胡兰芳的脸色没变,但是眼神泄露了她的情绪。
她确实是这样想的,她被顾明川羞辱,被父亲打耳光,被整个大院的人看笑话,她凭什么不能发泄一下?
她凭什么不能找柳容月出口气?她做错了什么?
她不过是想争取自己的命运,这也有错吗?
她咬了咬牙,声音又硬了起来。
“我是受害者!我发泄一下怒气怎么了?不应该吗?”
柳容月看着她承认了,心态倒是放平了不少,她开口说道。
“好,既然你承认了,那就好办了。

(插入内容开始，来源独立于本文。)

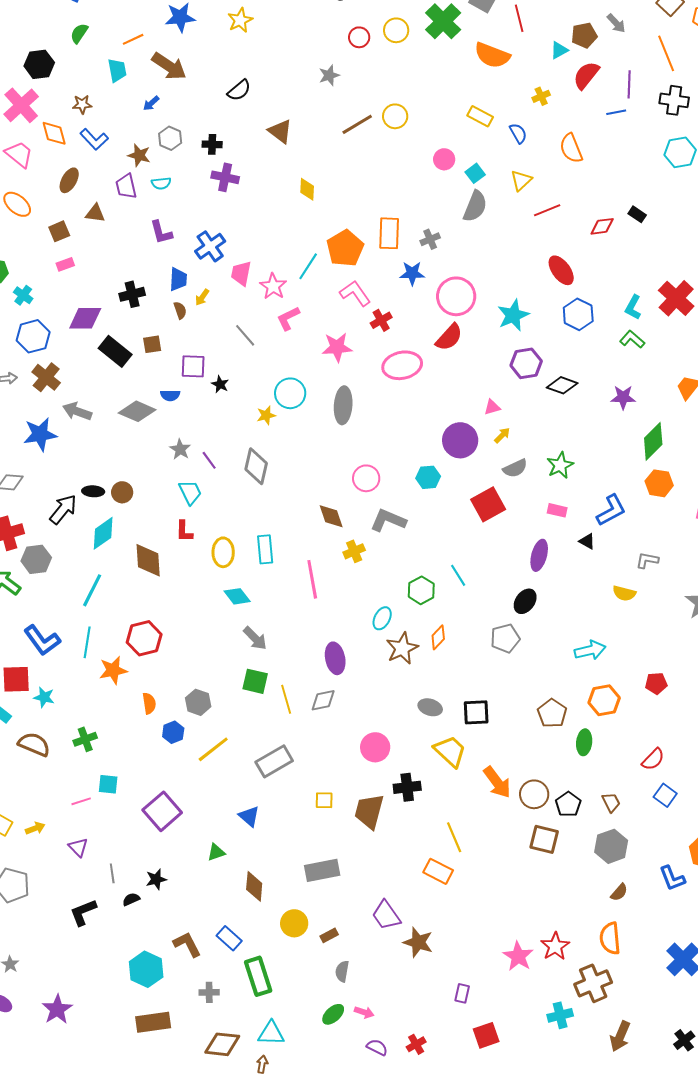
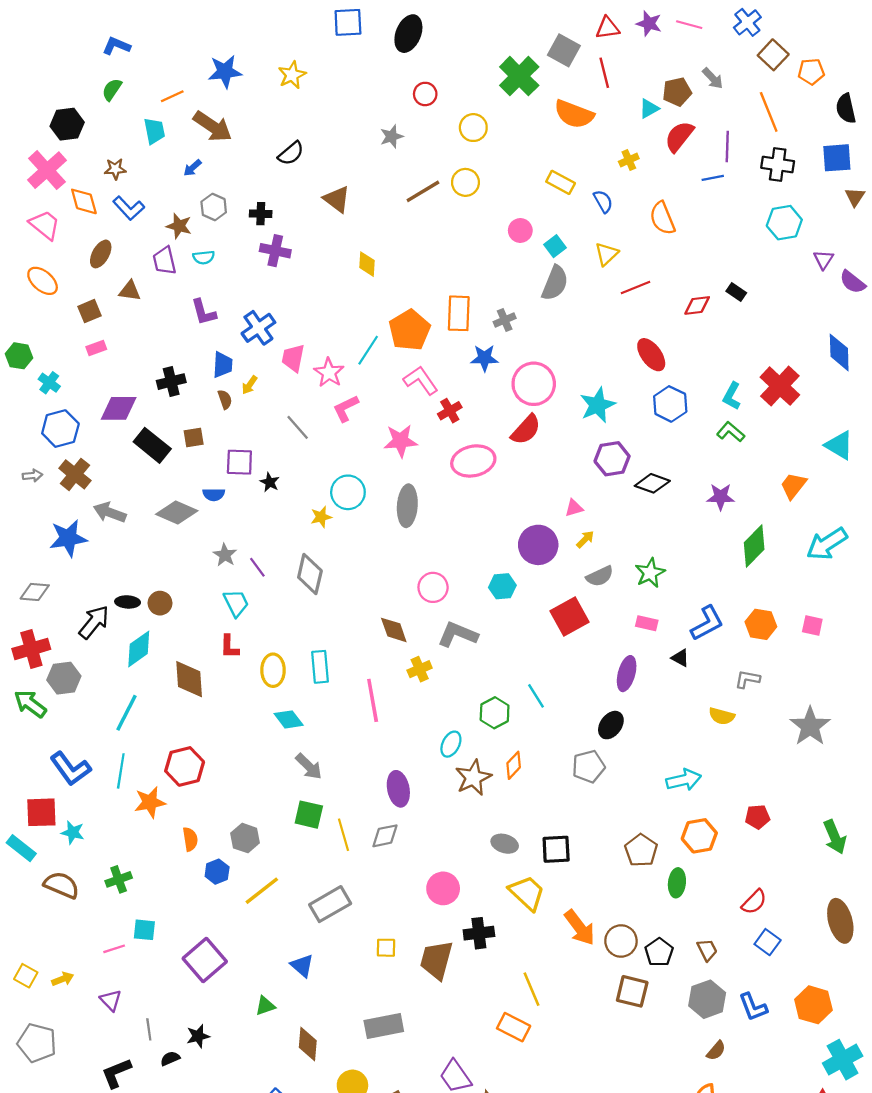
yellow circle: (396, 30) -> (473, 128), moved
orange hexagon: (659, 483) -> (761, 624), moved
blue L-shape: (672, 878) -> (753, 1007), moved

”
“一码归一码,顾明川要是真做了那些事,有组织处理他,有法律制裁他。”
“但你明知道我是个孕妇,还冲到我家里来动手推我,这不是发泄,这是故意伤害。”
胡兰芳眼神闪过一丝阴狠和不耐烦,她忽然意识到,自己和父亲都轻敌了。
本以为柳容月四最好拿捏的那个软柿子,还是那个蠢货。
自己跟着风纪委的人上门,就算动手,她也只会哭会闹会跟她纠缠。
她不该动手的,这个女人从头到尾都没跟着她的节奏走。
那两个同志对视一眼,知道这事不能善了了。